A school has 1000 students and 1000 lockers Student N is ass

A school has 1000 students and 1000 lockers Student N is assigned to locker N. One day student 1 comes to school and opens all 1000 lockers. Student 2 then comes into school goes to her locker (locker #2) and closes it Student 2 then decides to also close lockers 4, 6, 8, 10,... etc Student 3 corned into school goes to his locker (#3) and also lockers 6, 9, 12, 15,...etc and if a locker is open he closes it. and if a locker is closed he opens it. Student 4 goes to lockers 4, 5, 12, 16,... etc and opens the locker if it\'s closed, and closes the locker is it\'s open. Students goes to locker n and all subsequent multiples of n and undoes whatever state the locker is in.
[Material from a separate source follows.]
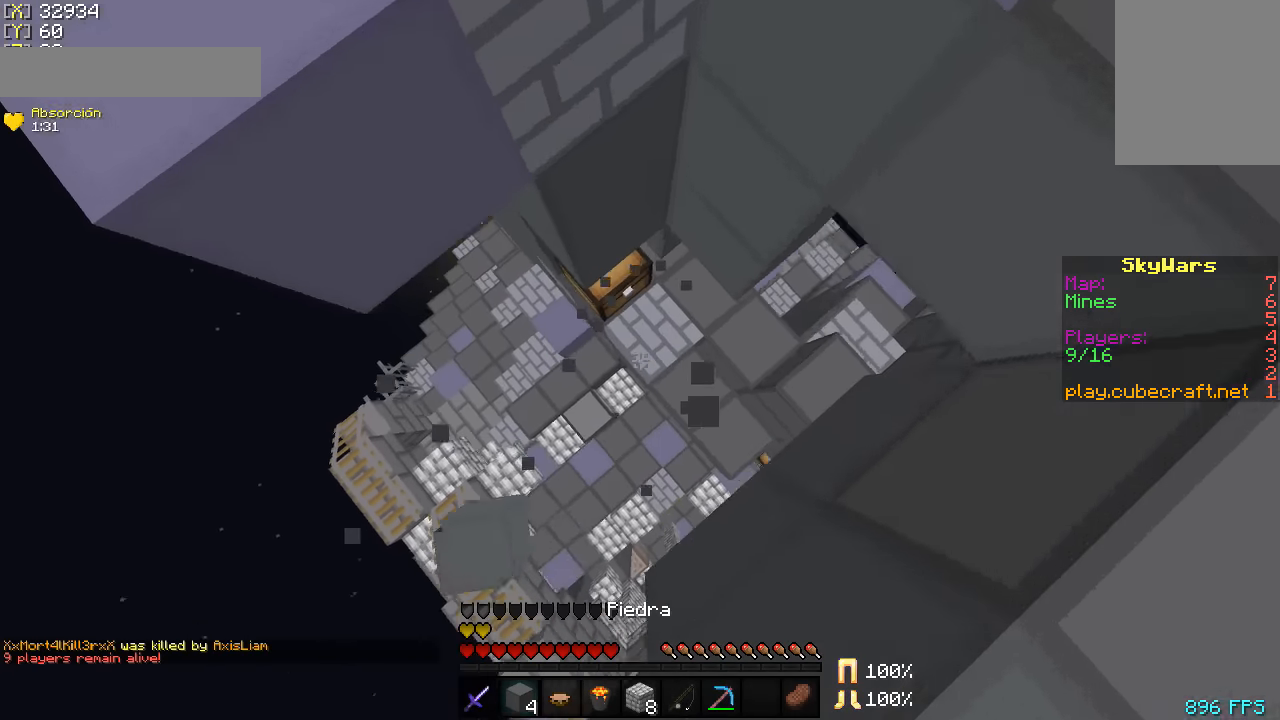
{"keys": [], "mouse": [], "events": [[266, "w", "up"], [300, "d", "down"], [300, "mouse_right", "down"], [466, "d", "up"], [466, "mouse_right", "up"]]}
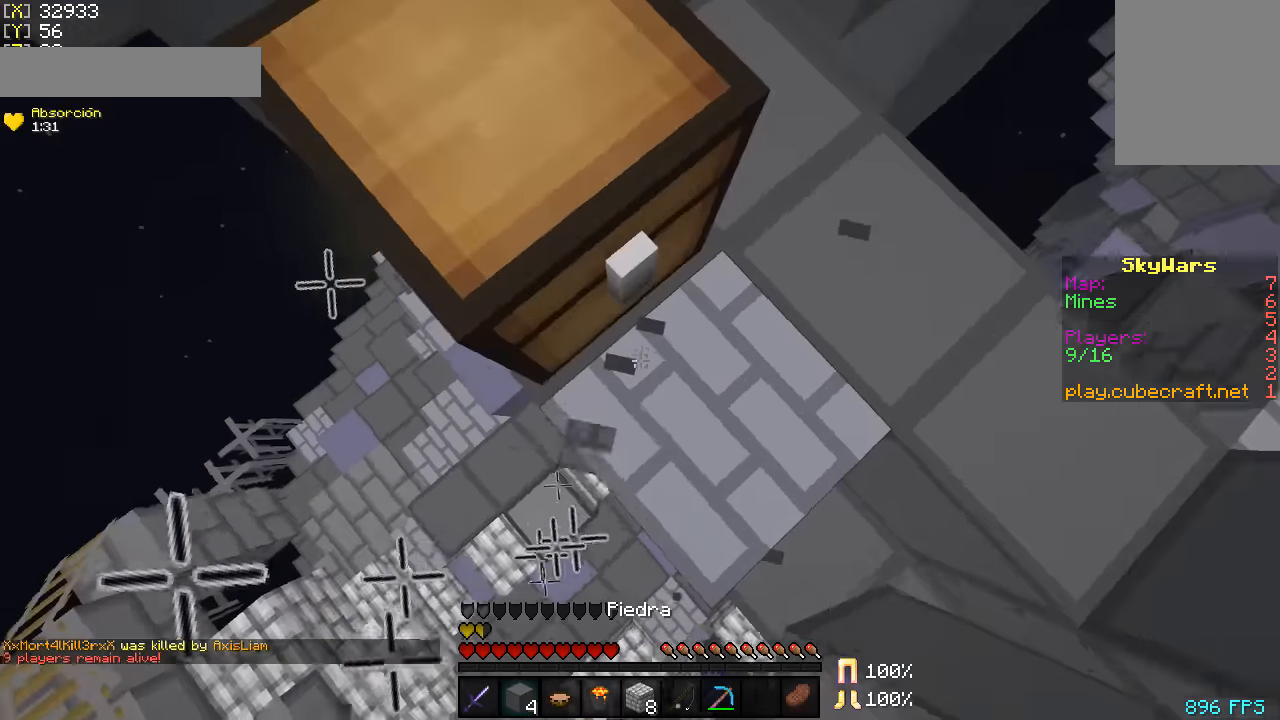
{"keys": ["w"], "mouse": [], "events": [[316, "w", "down"]]}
If this pattern continues through all 1000 students, which lockers remain open after the 1000* student has gone through?

Solution

the numbers which are squares are remain open afetr 1000th student gone through, i.e 1,4,9,16,25,36,........

reason is

any number except squares are even no of divisors i.e

divisors of 2 is 1 & 2.

divisors of 3 is 1 & 3.

divisors of 6 is 1,2,3,6.

divisors of 15 is 1,3,5,15.etc

so one number open the locker and other number close it.since number of divisors even after last the locker must close.for an example suppose number is 15.1 open it,3close it,5open it & 15 close it.

for squares no of divisors is odd always i.e

divisors of 1 is 1.

divisors of 4 is 1,2,4.

divisors of 16 is 1,2,4,8,16.and so on.

so one open it,second close it & last one obviously open it again.for an example suppose the number is 16.1open it,2close it,4open it,8close it & 16 open it.